▶ **DESCRIPTION OF THE TASK**:
Once the pictures are set aside, reproduce the remaining data exactly.

START RECORDS PROVIDED

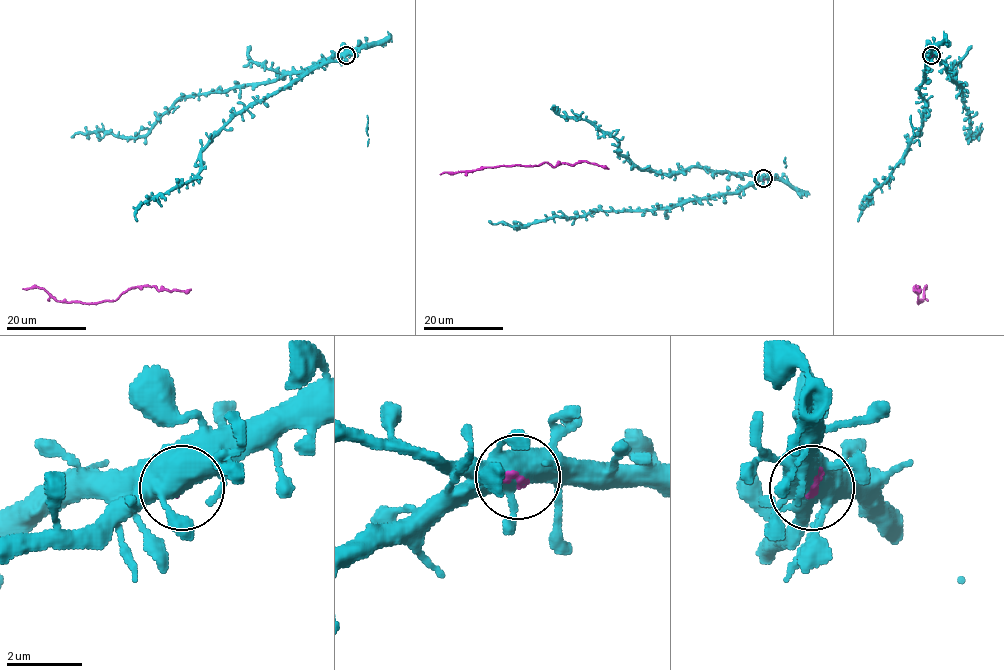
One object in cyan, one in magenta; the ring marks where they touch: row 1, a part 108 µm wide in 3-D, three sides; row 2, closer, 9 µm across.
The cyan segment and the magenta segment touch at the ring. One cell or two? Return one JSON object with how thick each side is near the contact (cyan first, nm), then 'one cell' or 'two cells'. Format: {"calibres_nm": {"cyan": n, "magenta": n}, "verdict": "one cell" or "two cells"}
{"calibres_nm": {"cyan": 480, "magenta": 120}, "verdict": "one cell"}

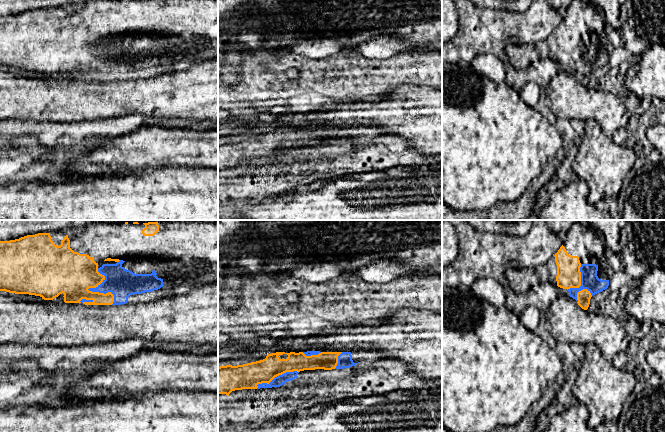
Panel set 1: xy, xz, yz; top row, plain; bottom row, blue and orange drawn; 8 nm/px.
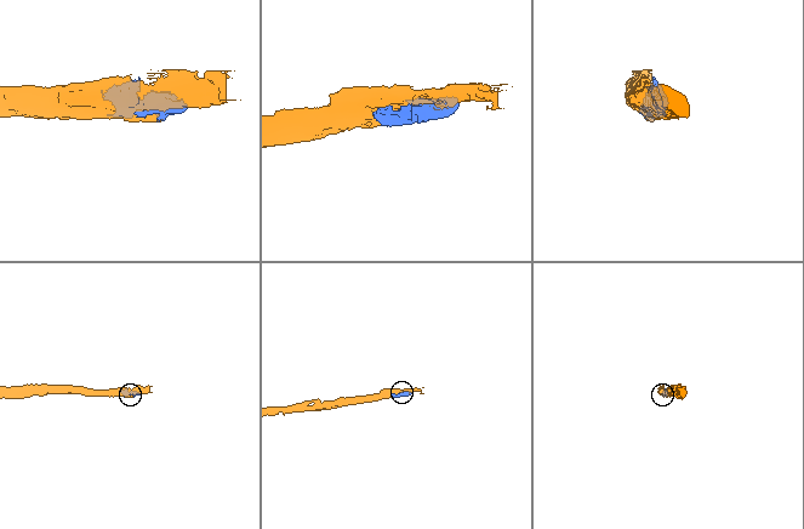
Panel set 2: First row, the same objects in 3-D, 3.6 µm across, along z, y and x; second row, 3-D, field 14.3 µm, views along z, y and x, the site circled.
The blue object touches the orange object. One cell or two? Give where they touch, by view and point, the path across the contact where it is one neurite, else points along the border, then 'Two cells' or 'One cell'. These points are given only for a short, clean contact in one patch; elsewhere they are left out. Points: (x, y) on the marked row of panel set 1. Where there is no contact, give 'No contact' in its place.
Touches blue at xy (91, 290). One cell

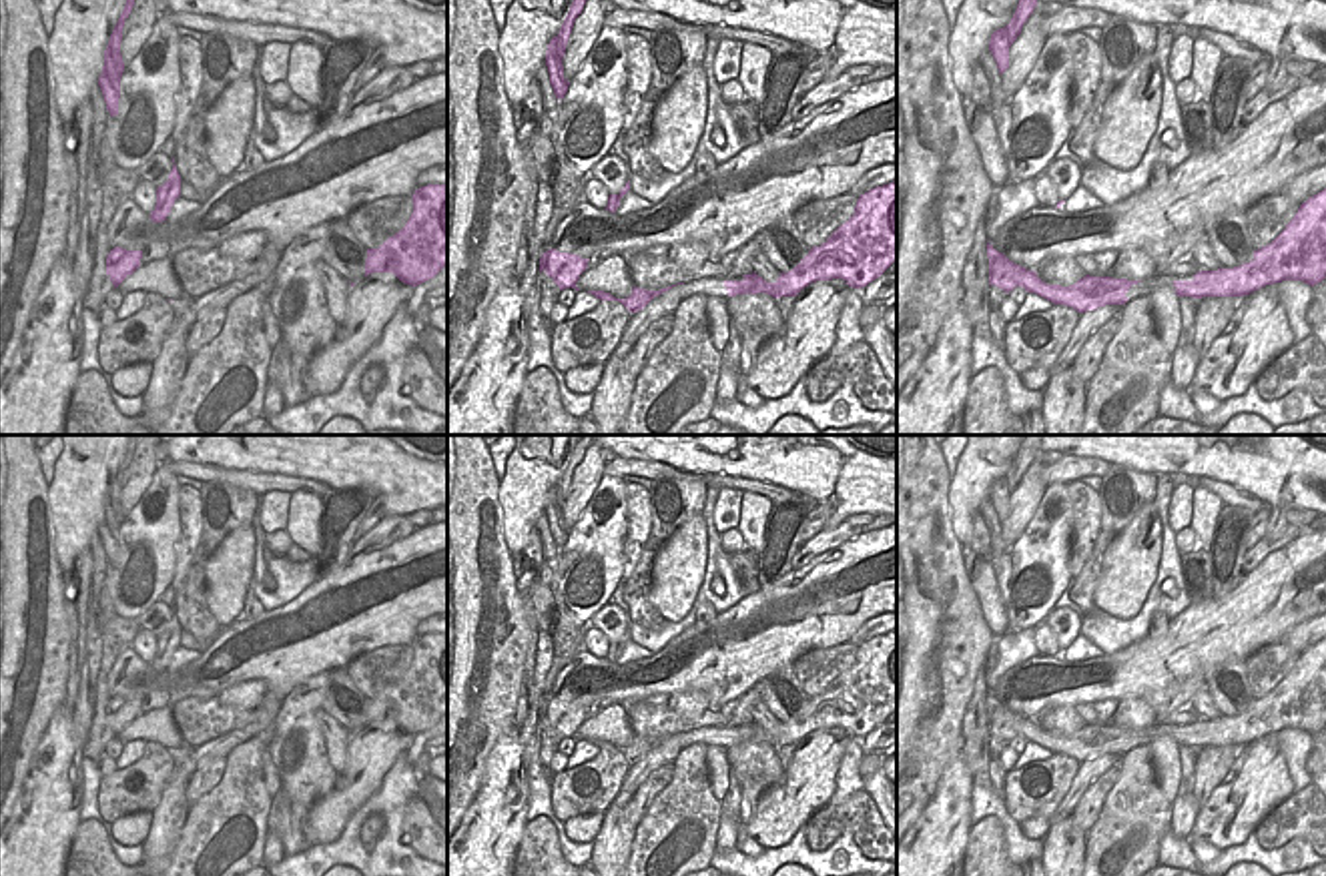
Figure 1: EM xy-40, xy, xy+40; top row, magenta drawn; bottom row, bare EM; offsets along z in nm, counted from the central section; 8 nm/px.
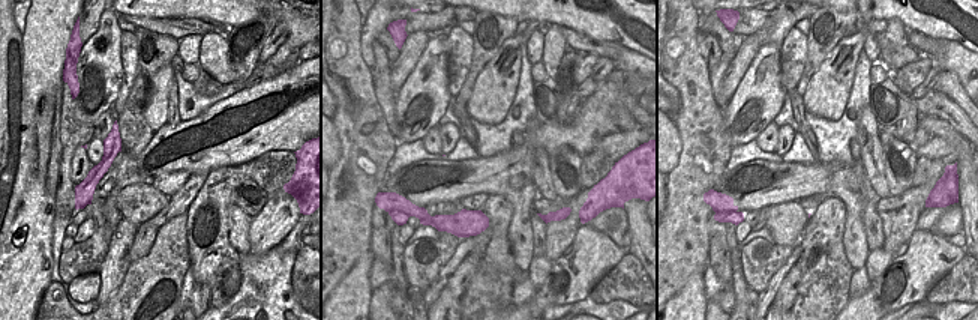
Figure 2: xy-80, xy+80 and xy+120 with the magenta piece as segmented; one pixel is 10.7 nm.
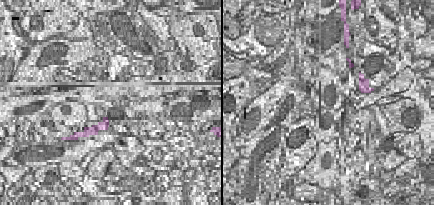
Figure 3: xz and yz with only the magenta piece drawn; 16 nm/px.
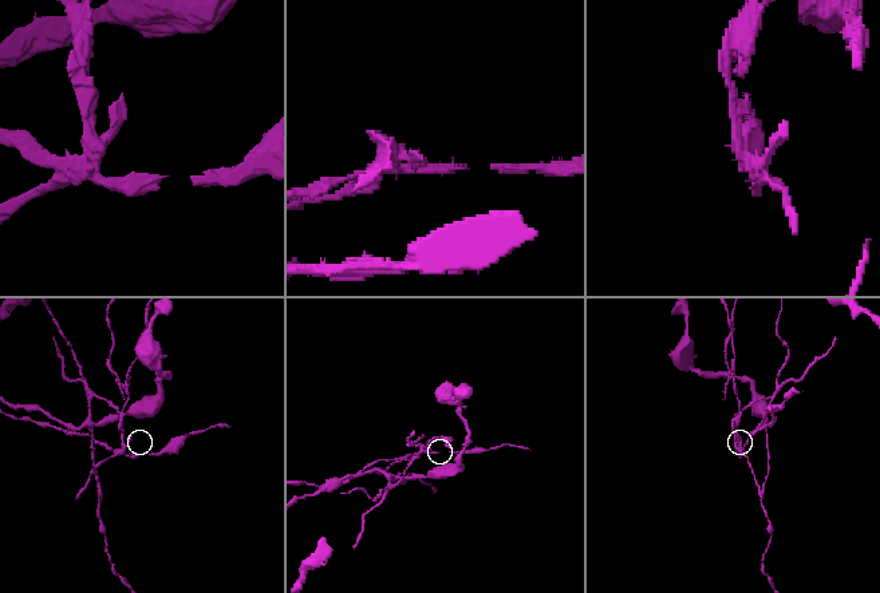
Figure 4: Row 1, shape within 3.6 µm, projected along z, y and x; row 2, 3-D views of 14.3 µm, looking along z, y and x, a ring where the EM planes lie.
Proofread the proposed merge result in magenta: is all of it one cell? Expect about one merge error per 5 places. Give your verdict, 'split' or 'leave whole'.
split

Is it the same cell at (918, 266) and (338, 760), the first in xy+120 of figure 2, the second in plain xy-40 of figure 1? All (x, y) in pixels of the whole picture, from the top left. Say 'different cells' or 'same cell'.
different cells

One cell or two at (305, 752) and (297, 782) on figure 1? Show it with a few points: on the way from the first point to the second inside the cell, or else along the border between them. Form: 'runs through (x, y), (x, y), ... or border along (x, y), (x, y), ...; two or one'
runs through (303, 760), (303, 774); one

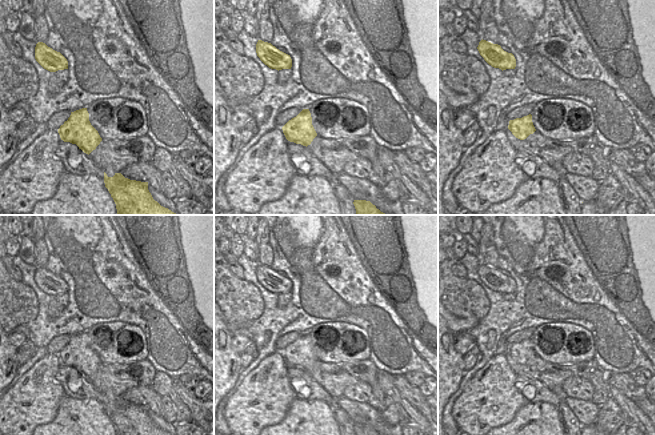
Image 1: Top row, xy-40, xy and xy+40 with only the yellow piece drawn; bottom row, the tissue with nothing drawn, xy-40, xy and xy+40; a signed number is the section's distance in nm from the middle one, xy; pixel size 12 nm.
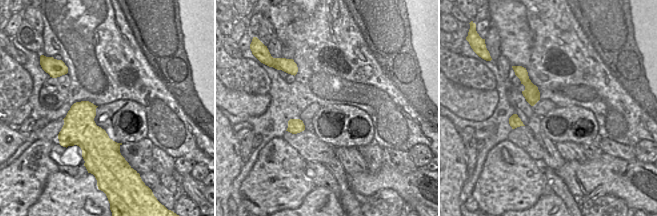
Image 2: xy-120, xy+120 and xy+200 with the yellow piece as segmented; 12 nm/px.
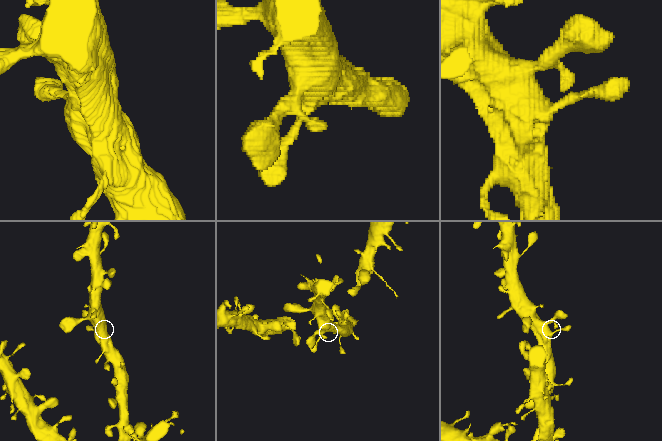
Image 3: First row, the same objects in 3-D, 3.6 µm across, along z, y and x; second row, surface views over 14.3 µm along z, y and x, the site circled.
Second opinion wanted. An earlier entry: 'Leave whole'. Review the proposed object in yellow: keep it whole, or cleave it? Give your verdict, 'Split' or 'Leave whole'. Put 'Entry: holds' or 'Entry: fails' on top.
Entry: holds
Leave whole

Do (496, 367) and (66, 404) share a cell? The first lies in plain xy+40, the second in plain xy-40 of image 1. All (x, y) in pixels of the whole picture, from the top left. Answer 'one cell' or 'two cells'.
two cells

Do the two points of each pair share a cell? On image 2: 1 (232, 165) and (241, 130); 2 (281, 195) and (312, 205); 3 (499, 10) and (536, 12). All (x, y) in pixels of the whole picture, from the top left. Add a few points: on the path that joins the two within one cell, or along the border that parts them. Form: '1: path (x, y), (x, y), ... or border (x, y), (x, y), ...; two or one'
1: border (232, 126), (234, 135), (240, 141); two
2: border (315, 187), (300, 205); two
3: border (525, 10), (527, 24), (532, 34); two

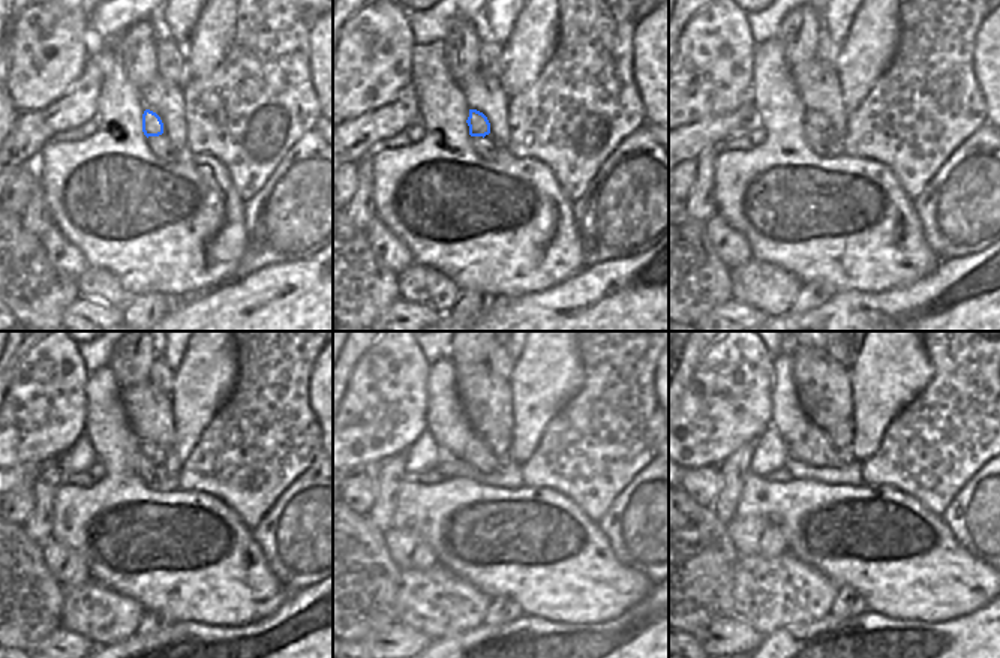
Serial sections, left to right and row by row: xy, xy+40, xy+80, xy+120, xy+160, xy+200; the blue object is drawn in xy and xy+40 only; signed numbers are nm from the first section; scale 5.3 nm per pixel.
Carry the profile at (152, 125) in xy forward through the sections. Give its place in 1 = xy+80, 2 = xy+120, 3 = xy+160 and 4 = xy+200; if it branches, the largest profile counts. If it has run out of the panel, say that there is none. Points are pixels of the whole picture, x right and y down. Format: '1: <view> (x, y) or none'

END RECORDS PROVIDED

▶ **TASK RESPONSE**:
One object in cyan, one in magenta; the ring marks where they touch: row 1, a part 108 µm wide in 3-D, three sides; row 2, closer, 9 µm across.
The cyan segment and the magenta segment touch at the ring. One cell or two? Return one JSON object with how thick each side is near the contact (cyan first, nm), then 'one cell' or 'two cells'. Format: {"calibres_nm": {"cyan": n, "magenta": n}, "verdict": "one cell" or "two cells"}
{"calibres_nm": {"cyan": 480, "magenta": 120}, "verdict": "one cell"}

Panel set 1: xy, xz, yz; top row, plain; bottom row, blue and orange drawn; 8 nm/px.
Panel set 2: First row, the same objects in 3-D, 3.6 µm across, along z, y and x; second row, 3-D, field 14.3 µm, views along z, y and x, the site circled.
The blue object touches the orange object. One cell or two? Give where they touch, by view and point, the path across the contact where it is one neurite, else points along the border, then 'Two cells' or 'One cell'. These points are given only for a short, clean contact in one patch; elsewhere they are left out. Points: (x, y) on the marked row of panel set 1. Where there is no contact, give 'No contact' in its place.
Touches blue at xy (91, 290). One cell

Figure 1: EM xy-40, xy, xy+40; top row, magenta drawn; bottom row, bare EM; offsets along z in nm, counted from the central section; 8 nm/px.
Figure 2: xy-80, xy+80 and xy+120 with the magenta piece as segmented; one pixel is 10.7 nm.
Figure 3: xz and yz with only the magenta piece drawn; 16 nm/px.
Figure 4: Row 1, shape within 3.6 µm, projected along z, y and x; row 2, 3-D views of 14.3 µm, looking along z, y and x, a ring where the EM planes lie.
Proofread the proposed merge result in magenta: is all of it one cell? Expect about one merge error per 5 places. Give your verdict, 'split' or 'leave whole'.
split

Is it the same cell at (918, 266) and (338, 760), the first in xy+120 of figure 2, the second in plain xy-40 of figure 1? All (x, y) in pixels of the whole picture, from the top left. Say 'different cells' or 'same cell'.
different cells

One cell or two at (305, 752) and (297, 782) on figure 1? Show it with a few points: on the way from the first point to the second inside the cell, or else along the border between them. Form: 'runs through (x, y), (x, y), ... or border along (x, y), (x, y), ...; two or one'
runs through (303, 760), (303, 774); one

Image 1: Top row, xy-40, xy and xy+40 with only the yellow piece drawn; bottom row, the tissue with nothing drawn, xy-40, xy and xy+40; a signed number is the section's distance in nm from the middle one, xy; pixel size 12 nm.
Image 2: xy-120, xy+120 and xy+200 with the yellow piece as segmented; 12 nm/px.
Image 3: First row, the same objects in 3-D, 3.6 µm across, along z, y and x; second row, surface views over 14.3 µm along z, y and x, the site circled.
Second opinion wanted. An earlier entry: 'Leave whole'. Review the proposed object in yellow: keep it whole, or cleave it? Give your verdict, 'Split' or 'Leave whole'. Put 'Entry: holds' or 'Entry: fails' on top.
Entry: holds
Leave whole

Do (496, 367) and (66, 404) share a cell? The first lies in plain xy+40, the second in plain xy-40 of image 1. All (x, y) in pixels of the whole picture, from the top left. Answer 'one cell' or 'two cells'.
two cells

Do the two points of each pair share a cell? On image 2: 1 (232, 165) and (241, 130); 2 (281, 195) and (312, 205); 3 (499, 10) and (536, 12). All (x, y) in pixels of the whole picture, from the top left. Add a few points: on the path that joins the two within one cell, or along the border that parts them. Form: '1: path (x, y), (x, y), ... or border (x, y), (x, y), ...; two or one'
1: border (232, 126), (234, 135), (240, 141); two
2: border (315, 187), (300, 205); two
3: border (525, 10), (527, 24), (532, 34); two

Serial sections, left to right and row by row: xy, xy+40, xy+80, xy+120, xy+160, xy+200; the blue object is drawn in xy and xy+40 only; signed numbers are nm from the first section; scale 5.3 nm per pixel.
Carry the profile at (152, 125) in xy forward through the sections. Give its place in 1 = xy+80, 2 = xy+120, 3 = xy+160 and 4 = xy+200; if it branches, the largest profile counts. If it has run out of the panel, say that there is none. Points are pixels of the whole picture, x right and y down. Format: '1: <view> (x, y) or none'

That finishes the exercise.